TreeNode Min(TreeNode node)
{
    if (node == null)
        return null;
    while (node.left != null)
        node = node.left;
    return node;
}

int NodeCount(TreeNode node, IDictionary<TreeNode, int> nodeCount)
{
    if (node == null)
        return 0;
    int result;
    if (!nodeCount.TryGetValue(node, out result))
    {
        result = 1 + NodeCount(node.left, nodeCount) + NodeCount(node.right, nodeCount);
        nodeCount.Add(node, result);
    }
    return result;
}

Answer 4

I would think you could avoid checking if every node is the root of a BST by working top down instead of bottom up. If a subtree is a BST it's going to be larger than any subtree in itself so you don't need to check inside a subtree if it has passed the isBST test.
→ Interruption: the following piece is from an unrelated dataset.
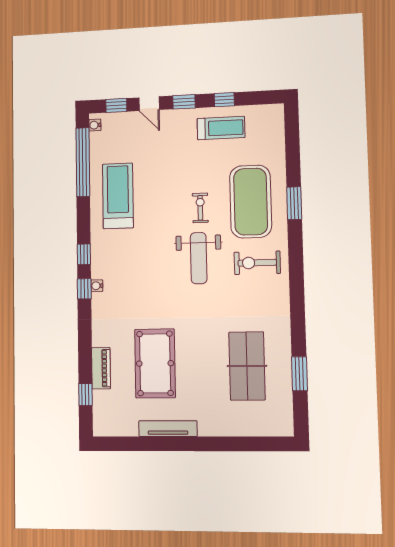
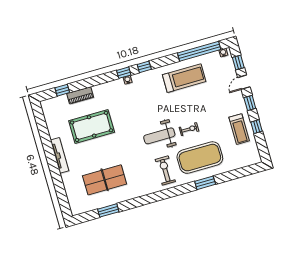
tv unit: (168, 429) -> (60, 155), moved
Then you just have isBST return the size of a valid tree and store that along with a pointer to the root of the subtree if you need to be able to find it again instead of just knowing how large the largest one is.

UPDATE:

Some of the code posted here to check if something is a BST are going to fail some cases since they're only checking the parent of a node.

Take for example:

       10
     /    \
   4      99
          /
         2

This is not a valid BST, (the 2 is out of position with regards to the 10) but if you don't send a min and max value down through the tree you will incorrectly verify it as valid. This pseudocode takes that into account.

main
{
    Verify(root, MIN_VALUE, MAX_VALUE)
}

boolean Verify(node , min, max)
{

 if(node == null)
   return true;

  if(node.value > min &&
     node.value < max &&
     Verify(node.leftchild, min, node.value) &&
     Verify(node.rightchild,node.value,max)
  {
      return true;
  }
  else
  {
      return false;
  }
}

Answer 5

This isn't the most optimal approach but you could do an inorder traversal of the Binary tree and store it in an array and then find the longest contiguous increasing sequence, that will give you the BST with the maximum number of nodes. The complexity would be O(n) for the traversal and O(n) for the search so it's still going to be O(n).

Answer 6

To solve the above problem:

1. one can do an IN-order traversal of the tree
2. Store it in a array and find the 'largest sorted subset'.